Observation data: J2000 epoch
- Right ascension: 07^{h} 34^{m} 09.0^{s}
- Declination: −46° 54′ 18″
- Distance: 1,300 ly (400 pc)
- Constellation: Puppis

Physical characteristics
- Dimensions: 1.5 × 8 ly (0.46 × 2.45 pc)
- Designations: BHR 21, DCld 259.4-12.7, FEST 2-30, Sandqvist 103

= CG 4 =

Star-forming region in the Puppis constellation

CG 4, commonly referred to as God's Hand, is a star-forming region located in the Puppis constellation, about 1300 ly from Earth. It is one of several objects referred to as "cometary globules", because its shape is similar to that of a comet. It has a dense head formed of gas and dust, which is around 1.5 ly in diameter, and an elongated faint tail around 8 ly in length.

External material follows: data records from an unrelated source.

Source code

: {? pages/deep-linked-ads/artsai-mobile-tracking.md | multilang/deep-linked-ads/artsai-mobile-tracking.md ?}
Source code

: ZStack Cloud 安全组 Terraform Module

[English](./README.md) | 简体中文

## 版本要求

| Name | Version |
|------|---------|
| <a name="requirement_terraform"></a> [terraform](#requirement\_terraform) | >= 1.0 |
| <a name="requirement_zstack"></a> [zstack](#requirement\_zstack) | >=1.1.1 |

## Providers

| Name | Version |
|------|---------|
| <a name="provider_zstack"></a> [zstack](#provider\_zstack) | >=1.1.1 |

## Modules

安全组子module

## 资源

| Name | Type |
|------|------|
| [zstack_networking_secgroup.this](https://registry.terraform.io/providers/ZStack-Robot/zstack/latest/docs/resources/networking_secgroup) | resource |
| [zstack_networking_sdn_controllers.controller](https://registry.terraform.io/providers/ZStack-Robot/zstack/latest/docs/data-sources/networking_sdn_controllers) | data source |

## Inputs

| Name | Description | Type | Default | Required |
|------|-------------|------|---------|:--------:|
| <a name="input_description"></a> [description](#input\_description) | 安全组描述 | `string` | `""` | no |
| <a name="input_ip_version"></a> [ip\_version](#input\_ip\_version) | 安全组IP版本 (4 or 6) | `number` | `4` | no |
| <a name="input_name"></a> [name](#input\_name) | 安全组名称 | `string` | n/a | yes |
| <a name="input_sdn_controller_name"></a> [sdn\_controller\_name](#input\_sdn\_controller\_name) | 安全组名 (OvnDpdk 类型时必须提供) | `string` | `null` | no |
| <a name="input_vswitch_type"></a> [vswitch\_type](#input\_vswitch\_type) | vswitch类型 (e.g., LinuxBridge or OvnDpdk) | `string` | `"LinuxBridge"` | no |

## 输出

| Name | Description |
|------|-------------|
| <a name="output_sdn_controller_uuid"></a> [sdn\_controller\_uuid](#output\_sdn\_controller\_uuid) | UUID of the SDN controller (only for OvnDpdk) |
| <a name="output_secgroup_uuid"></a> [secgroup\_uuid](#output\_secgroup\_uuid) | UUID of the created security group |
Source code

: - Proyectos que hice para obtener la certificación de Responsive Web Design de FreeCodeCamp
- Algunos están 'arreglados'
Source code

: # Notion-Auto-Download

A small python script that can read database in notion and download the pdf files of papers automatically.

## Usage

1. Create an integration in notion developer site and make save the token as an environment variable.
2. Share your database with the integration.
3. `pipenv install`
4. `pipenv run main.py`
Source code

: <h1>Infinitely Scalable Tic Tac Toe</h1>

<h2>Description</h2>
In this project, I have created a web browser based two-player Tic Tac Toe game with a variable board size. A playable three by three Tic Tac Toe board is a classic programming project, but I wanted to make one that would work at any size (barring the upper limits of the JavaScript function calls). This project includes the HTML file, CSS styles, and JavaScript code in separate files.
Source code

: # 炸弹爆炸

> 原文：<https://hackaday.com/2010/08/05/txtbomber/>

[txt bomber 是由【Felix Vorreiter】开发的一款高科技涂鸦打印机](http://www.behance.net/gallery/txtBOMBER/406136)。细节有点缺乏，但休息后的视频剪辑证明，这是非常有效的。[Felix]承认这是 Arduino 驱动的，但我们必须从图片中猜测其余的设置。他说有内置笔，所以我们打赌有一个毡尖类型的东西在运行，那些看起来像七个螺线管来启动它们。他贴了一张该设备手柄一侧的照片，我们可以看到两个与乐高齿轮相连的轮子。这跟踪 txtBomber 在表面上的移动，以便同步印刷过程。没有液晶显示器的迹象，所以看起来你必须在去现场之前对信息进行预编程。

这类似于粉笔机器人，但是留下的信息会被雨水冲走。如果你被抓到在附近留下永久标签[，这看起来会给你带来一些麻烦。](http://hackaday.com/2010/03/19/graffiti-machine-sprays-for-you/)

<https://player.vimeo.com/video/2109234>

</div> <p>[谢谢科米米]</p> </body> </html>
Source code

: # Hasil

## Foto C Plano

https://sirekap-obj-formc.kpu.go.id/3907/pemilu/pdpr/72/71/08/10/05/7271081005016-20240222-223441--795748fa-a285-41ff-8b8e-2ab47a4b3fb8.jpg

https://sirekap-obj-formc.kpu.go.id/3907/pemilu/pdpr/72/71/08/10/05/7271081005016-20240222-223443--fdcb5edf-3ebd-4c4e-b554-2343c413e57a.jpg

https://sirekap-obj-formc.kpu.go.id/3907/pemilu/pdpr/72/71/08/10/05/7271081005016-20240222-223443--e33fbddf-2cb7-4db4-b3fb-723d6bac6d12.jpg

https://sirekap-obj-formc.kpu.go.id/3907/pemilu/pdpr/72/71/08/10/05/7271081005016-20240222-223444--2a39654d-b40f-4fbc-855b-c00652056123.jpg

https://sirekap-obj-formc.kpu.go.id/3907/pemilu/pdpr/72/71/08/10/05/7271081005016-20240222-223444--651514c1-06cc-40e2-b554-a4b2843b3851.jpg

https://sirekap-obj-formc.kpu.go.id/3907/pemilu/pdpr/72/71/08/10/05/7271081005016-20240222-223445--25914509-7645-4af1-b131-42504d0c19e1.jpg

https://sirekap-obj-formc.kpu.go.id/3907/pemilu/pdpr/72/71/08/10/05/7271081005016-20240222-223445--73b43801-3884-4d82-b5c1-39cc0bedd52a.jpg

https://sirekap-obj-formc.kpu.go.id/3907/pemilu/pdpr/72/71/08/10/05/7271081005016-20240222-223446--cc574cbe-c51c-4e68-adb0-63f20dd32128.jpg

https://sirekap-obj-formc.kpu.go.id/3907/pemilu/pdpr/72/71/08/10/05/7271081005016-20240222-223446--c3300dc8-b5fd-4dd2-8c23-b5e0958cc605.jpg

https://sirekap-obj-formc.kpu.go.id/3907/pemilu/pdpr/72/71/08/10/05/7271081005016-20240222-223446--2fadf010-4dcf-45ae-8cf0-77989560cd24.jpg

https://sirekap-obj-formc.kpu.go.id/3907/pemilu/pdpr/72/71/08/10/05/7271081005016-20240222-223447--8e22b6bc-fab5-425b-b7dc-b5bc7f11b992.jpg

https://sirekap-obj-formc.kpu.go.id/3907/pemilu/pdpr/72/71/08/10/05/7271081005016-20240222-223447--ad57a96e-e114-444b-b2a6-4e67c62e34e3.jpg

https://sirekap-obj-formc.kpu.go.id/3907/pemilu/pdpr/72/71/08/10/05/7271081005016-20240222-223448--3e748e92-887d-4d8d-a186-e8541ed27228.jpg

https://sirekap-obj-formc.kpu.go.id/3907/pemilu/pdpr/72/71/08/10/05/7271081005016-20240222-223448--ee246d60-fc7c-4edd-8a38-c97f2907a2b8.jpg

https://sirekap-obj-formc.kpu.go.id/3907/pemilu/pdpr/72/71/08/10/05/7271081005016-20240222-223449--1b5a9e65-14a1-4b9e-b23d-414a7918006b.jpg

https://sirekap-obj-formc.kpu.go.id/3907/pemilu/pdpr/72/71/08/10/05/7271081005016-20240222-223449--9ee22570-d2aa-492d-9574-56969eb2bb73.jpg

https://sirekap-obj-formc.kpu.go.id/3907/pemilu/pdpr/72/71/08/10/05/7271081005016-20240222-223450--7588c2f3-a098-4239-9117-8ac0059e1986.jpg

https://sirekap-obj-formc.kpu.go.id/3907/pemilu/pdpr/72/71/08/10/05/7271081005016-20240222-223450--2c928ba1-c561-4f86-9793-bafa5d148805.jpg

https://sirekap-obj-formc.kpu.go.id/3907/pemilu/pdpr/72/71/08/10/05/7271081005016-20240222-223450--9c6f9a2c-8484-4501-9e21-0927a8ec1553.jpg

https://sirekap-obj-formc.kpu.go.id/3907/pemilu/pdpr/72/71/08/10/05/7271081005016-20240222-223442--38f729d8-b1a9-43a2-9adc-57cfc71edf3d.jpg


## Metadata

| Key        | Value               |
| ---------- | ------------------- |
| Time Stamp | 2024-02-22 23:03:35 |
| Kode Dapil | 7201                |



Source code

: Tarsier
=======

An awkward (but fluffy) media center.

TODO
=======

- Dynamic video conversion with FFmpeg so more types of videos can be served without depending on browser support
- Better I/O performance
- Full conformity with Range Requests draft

CG 4, and the nearby cometary globules, generally point away from the Vela Supernova Remnant, located at the center of the Gum Nebula.

== Discovery ==
In 1976, photographs from the UK Schmidt Telescope—operated by the Australian Astronomical Observatory—showed several objects resembling comets, located in the Gum Nebula, an emission nebula of the constellation. Due to their particular shape, these objects came to be known as cometary globules. Each globule has a dense, dark, ruptured head and a very long tail, with the latter pointing away from the Vela Supernova Remnant. As a part of the ESO Cosmic Gems program, the European Southern Observatory released an image of CG 4 in January 2015 showing the head of the nebula.

== Structure ==
The head of cometary globule CG 4 resembles a comet with a dusty cavernous mouth, as photographed by the European Southern Observatory's Very Large Telescope in 2015. Composed of relatively dense, dark matter, it is an opaque structure that is being illuminated by the glow of a nearby star. An obscure red glow limbing the globule is possibly caused by emission from ionized hydrogen. The mouth of the globule appears to be ready to consume the edge-on spiral galaxy ESO 257-19. In reality, the galaxy is over a hundred million light-years further away from the globule.